Hoso Are estava ansiosa, aguardando os novos comerciantes que viriam falar com seu pai, diziam que eles eram grandes e que seus olhos eram redondos e azuis, Hoso Are nesta época tinha 13 anos, e estava imensamente curiosa por ver esses comerciantes, claro que seu pai havia proibido que qualquer mulher da casa saísse, como sempre. Mas Hoso Are achava que se seu pai não visse, não haveria problema, andando descalça para não fazer barulho Hoso Are caminhou até a saída do feudo, correu pelos lugares que já conhecia que usava para esconder, quando seu pai estava com raiva.

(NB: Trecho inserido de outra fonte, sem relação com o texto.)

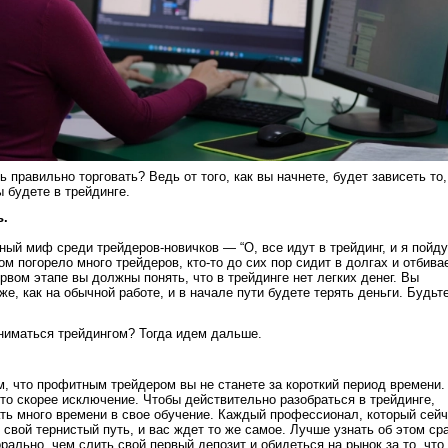
ть правильно торговать? Ведь от того, как вы начнете, будет зависеть то,
 будете в трейдинге.
ь.
ый миф среди трейдеров-новичков — “О, все идут в трейдинг, и я пойду
том погорело много трейдеров, кто-то до сих пор сидит в долгах и отбива
ервом этапе вы должны понять, что в трейдинге нет легких денег. Вы
же, как на обычной работе, и в начале пути будете терять деньги. Будьт
ниматься трейдингом? Тогда идем дальше.
м, что профитным трейдером вы не станете за короткий период времени.
 это скорее исключение.
Чтобы действительно разобраться в трейдинге,
ь много времени в свое обучение. Каждый профессионал, который сей
 свой тернистый путь, и вас ждет то же самое. Лучше узнать об этом ср
рально, чем слить свой первый депозит и обидеться на рынок за то, что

E por fim do alto dos murros da Oyá ( Casa Grande)  conseguiu avistar alguns, eram muitos homens e alguns tão novos quanto ela, eram enormes, usavam grandes armas e espadas retas, diferentes das armas que Hoso Are estava acostumada a olhar, mas o que impressionou Hoso Are eram os olhos, ficou por muito tempo observando aqueles olhos, quando menos percebeu o homem que estava observar, como se sentisse os olhos de alguém, procurou e encontrou os olhos de Hoso Are...

... 9 meses depois, Hoso Are estava na cabana da família afastada de tudo, convivendo somente com uma ama e com o Samurai Wushi Gai, estava chegando a hora do parto, a criança não parava de mexer, sabia seu fim. Morreria nas mãos do Samurai, seria executada sem nem ao menos olhar para a luz do sol. Seu pai havia sido claro, seu casamento estava marcado e seria necessário dar um fim a criança.

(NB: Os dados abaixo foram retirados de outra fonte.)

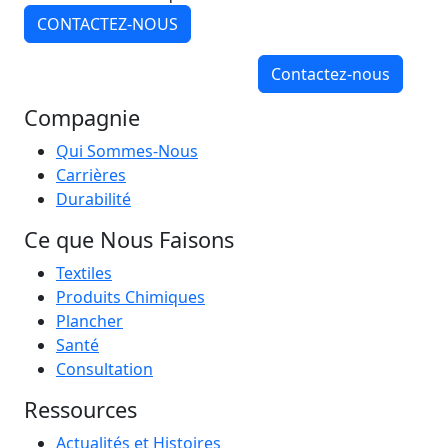
CONTACTEZ-NOUS
Contactez-nous
Compagnie
Qui Sommes-Nous
Carrières
Durabilité
Ce que Nous Faisons
Textiles
Produits Chimiques
Plancher
Santé
Consultation
Ressources
Actualités et Histoires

O parto não foi fácil, a criança nasceu depois de muito custo, Hoso Are estava a desmaiar quando a ama disse, é uma menina, Hoso Are somente disse:
- Amaldiçoada pelos homens com seus lindos olhos, amaldiçoada por mim como foi com minha mãe. Xin.
Desmaiou.
Wushi Gai tirou o bebe das mãos da parteira e seguiu para fora da casa. Puxou sua Wakisashi porem na hora de penetrar o corpo do bebe, o pequeno abriu os olhos e eles se encontraram com dos de Wushi Gai. Quando viu aqueles olhos azuis ele sabia que não conseguiria fazer aquilo, sabia que isso estava errado, o bebe não devia pagar pelos pecados da mãe e da avó, aquele pequeno bebe mudaria tudo, aquele pequeno par de olhos azuis mudaria tudo o que Wushi Gai acreditava e ele sabia disso, num gesto ele guardou a criança em uma bolsa, subiu em seu cavalo e partiu, precisava salvar o bebe e principalmente precisava manter a sua honra.

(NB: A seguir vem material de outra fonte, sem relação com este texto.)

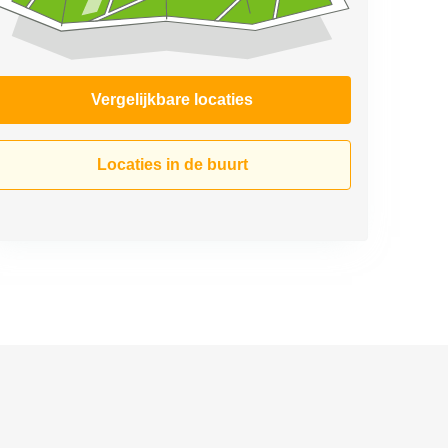
Vergelijkbare locaties
Locaties in de buurt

Correndo o mais que seu cavalo podia agüentar, Wushi Gai cortou as planícies do feudo em menos de algumas horas, sabia onde deveria ir, o único lugar que ninguém encontraria a criança de olhos azuis, o monastério de Wahei Maindo, mestre Anshin Sagashi iria cuidar da garota, iria protegê-la e prepará-la para o mundo, depois mais tarde Wushi Gai iria buscá-la pra tomar o que era seu por direito...
 ...Xin nunca entendeu porque sempre estava com os olhos vendados quando tinham outras pessoas perto, ela sabia que enxergava o monge sempre lhe ensinava as coisas sem que ninguém visse. Ela sabia as cores e as formas.
Quando tinha 10 anos Xin perguntou por que não podia ficar sem a venda como as outras crianças, o monge levou-a até uma tina de água, e pediu que ela olhasse seu reflexo, e neste momento Xin entendeu, ela não era como os outros, o monge explicou que seu pai era de um lugar diferente, mas Xin sabia, ela não era como as outras crianças, ela era um monstro.
Desde então Xin treinou e estudou maneiras de fugir de si mesma, do futuro como o monstro das historias que os monges contavam no monastério.
Quando completou 15 anos o monge pensou que era hora que entendesse que não era um monstro e que existiam pessoas diferentes por todo o mundo, lhe chamou e disse que seu treinamento estava completo, disse que não queria que ela continuasse ali, queria que ela  fosse atrás de seus sonhos, e que em muitos lugares seria bem recepcionada e não precisaria viver daquele jeito, seus olhos seriam apreciados como deveriam ser.
Xin se foi em direção ao centro, onde está no momento. Apesar do treino Xin nunca utilizou-se de lutas, ela nunca revidou um tapa, pois precisa manter o auto controle, para nunca se tornar mau como ela acha que é.